Hungary’s government expects to exit the European Union’s monitoring process for budget offenders without further fiscal measures as a return to growth and favorable risk perception allow a cut in budget reserves.

Hungary can reduce the reserves to 0.6 percent of gross domestic product from 1.3 percent, Economy Minister Mihaly Varga told reporters today in Budapest as he presented the country’s euro-convergence plan. The government cut its 2013 growth forecast to 0.7 percent from 0.9 percent. That compares with a 0.1 percent contraction projected by the European Commission. The economy will expand 1.9 percent in 2014, Varga said.

Prime Minister Viktor Orban’s priorities include ending a recession and keeping the budget shortfall below the EU limit of 3 percent of GDP to remove the threat of cuts in the bloc’s funding. The commission forecast a budget gap of 3.4 percent in 2013 and 2014. Hungary has kept the gap within the threshold the past two years and will do the same this year, Varga said.

“Hungary is on a sustainable path, so we have all reason to expect that we’ll emerge from the excessive deficit procedure,” Varga said. “The convergence program is based on the projection that economic growth will resume in 2013, the Hungarian economy will stay on a balanced path, we’ll achieve a budget deficit below 3 percent and no additional measures will be needed for that.”

Forint, Bills

The forint weakened 0.2 percent to 295.26 per euro by 1:10 p.m. in Budapest, extending this year’s loss to 1.3 percent. The government calculates with an average forint exchange rate of 293.1 per euro, rather than 283 per euro earlier, according to the report.

The state sold a planned amount of 3-month Treasury bills at an auction today as the average yield declined to a record- low 4.34 percent.

Hungary is one of the “promising” countries that may receive abrogation from the excessive-deficit procedure “in the course of this spring,” EU Economic and Monetary Affairs Commissioner Olli Rehn said Feb. 22.

Orban, who faces elections next year, sacrificed growth to preserve access to EU grants, which finance 95 percent of all development projects in the country, the highest proportion in the bloc, according to the government. Extraordinary industry taxes in the past two years helped push the economy into its second recession in four years in 2012.

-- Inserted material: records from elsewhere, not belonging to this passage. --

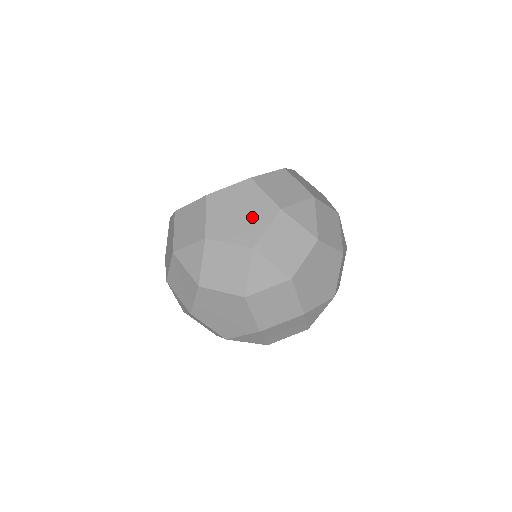
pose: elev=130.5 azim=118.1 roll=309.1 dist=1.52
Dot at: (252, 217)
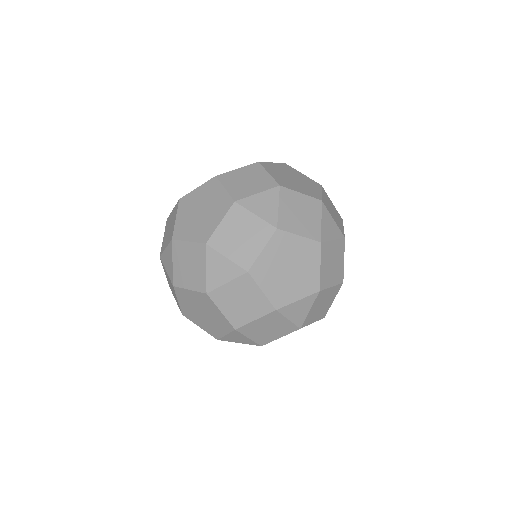
Dot at: (210, 213)
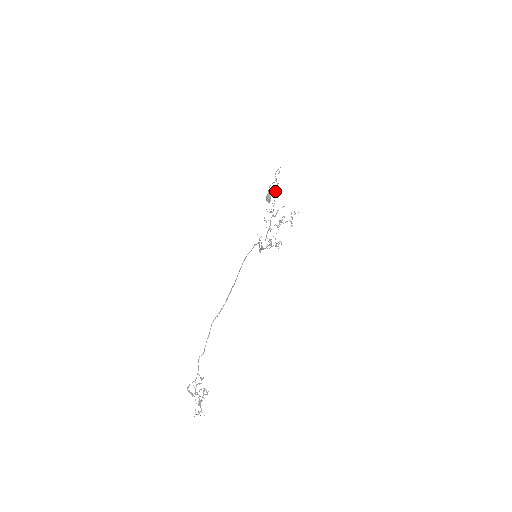
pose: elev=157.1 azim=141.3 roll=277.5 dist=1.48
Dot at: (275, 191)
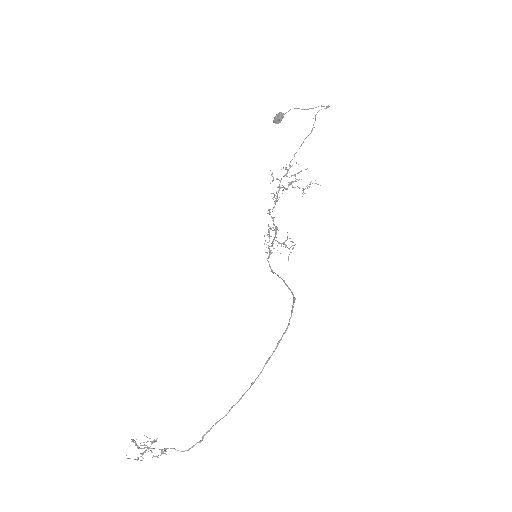
Dot at: (305, 138)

The government cut its 2013 inflation forecast to 3.1 percent from 5.2 percent, mainly as a result of mandatory cuts in household-energy prices and subdued domestic demand, Varga said. The rate fell to 2.2 percent last month, the lowest since 1974. The central bank, which targets 3 percent price growth expects an average of 2.6 percent this year and 2.8 percent in 2014.

The loss in budget revenue resulting from weaker growth and slower inflation as well as an expected decline in revenue from a financial-transaction tax will be offset by more restrained spending at local councils and a decline in debt interest payments, the report said.